La menace des super-gangs
Ce qui inquiète particulièrement les dirigeants dominicains, c’est la montée en puissance d’alliances criminelles comme « Viv Ansanm » et « Gran Grif ». Ces coalitions de gangs ne se contentent plus de terroriser Port-au-Prince : elles transforment Haïti en plaque tournante du trafic de drogue et du crime organisé international.
Pour la République dominicaine, qui partage une frontière de plus de 300 kilomètres avec Haïti, c’est un cauchemar. Imaginez vivre à côté d’une maison en feu : tôt ou tard, les flammes risquent de vous atteindre.
Une course contre la montre
L’urgence est réelle. Les Dominicains demandent une décision du Conseil de sécurité de l’ONU avant la fin juin, avant que le contingent kenyan ne soit renouvelé. C’est maintenant ou jamais, selon eux, pour éviter que Haïti ne sombre définitivement dans l’anarchie.
Cette pression temporelle n’est pas anodine. Elle reflète une réalité que beaucoup d’Haïtiens vivent au quotidien : chaque jour qui passe sans solution durable, c’est un jour de plus dans l’enfer.
L’isolement international d’Haïti s’aggrave
Comme si la situation n’était pas assez dramatique, Haïti figure désormais parmi une dizaine de pays dont les citoyens sont interdits de fouler le sol américain. Un isolement qui s’ajoute aux souffrances d’un peuple déjà meurtri.
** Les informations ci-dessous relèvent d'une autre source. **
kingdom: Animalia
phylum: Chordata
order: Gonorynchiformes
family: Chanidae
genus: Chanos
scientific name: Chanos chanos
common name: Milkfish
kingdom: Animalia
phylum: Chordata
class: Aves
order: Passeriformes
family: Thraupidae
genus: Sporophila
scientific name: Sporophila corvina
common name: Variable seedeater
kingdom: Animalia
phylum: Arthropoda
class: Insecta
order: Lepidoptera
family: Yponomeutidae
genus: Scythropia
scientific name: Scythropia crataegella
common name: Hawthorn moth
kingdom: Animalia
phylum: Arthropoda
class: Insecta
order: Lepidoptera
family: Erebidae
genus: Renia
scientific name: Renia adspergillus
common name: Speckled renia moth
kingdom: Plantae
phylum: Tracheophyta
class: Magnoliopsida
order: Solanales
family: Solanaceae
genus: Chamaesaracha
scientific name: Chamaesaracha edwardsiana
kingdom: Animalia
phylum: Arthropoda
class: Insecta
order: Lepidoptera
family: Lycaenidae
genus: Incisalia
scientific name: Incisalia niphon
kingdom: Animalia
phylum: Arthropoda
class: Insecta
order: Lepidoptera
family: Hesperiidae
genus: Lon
Cette mesure américaine, bien qu’elle vise à protéger la sécurité nationale, frappe de plein fouet les Haïtiens ordinaires qui rêvent d’un avenir meilleur ailleurs. Elle illustre aussi comment la crise haïtienne dépasse largement les frontières du pays.
Entre espoir et résignation
« L’avenir d’Haïti est aussi une question de sécurité pour tout l’hémisphère », martèle le gouvernement dominicain. Une vérité que la communauté internationale peine encore à accepter pleinement.
Pour nous Haïtiens, cette initiative dominicaine peut sembler à la fois encourageante et amère. Encourageante parce qu’elle montre que nous ne sommes pas totalement oubliés. Amère parce qu’elle révèle notre incapacité actuelle à nous sortir seuls du pétrin.
Cette mobilisation diplomatique dominicaine nous rappelle une réalité cruelle : parfois, il faut que les voisins crient pour que le monde entier entende nos cris de détresse. L’initiative d’Abinader et de ses prédécesseurs mérite le respect, même si elle souligne notre dépendance actuelle à l’aide extérieure. Espérons que cette fois, la communauté internationale ne se contentera pas de beaux discours et passera enfin aux actes. Car comme on dit chez nous : « Pale pa manje » – les paroles ne nourrissent pas.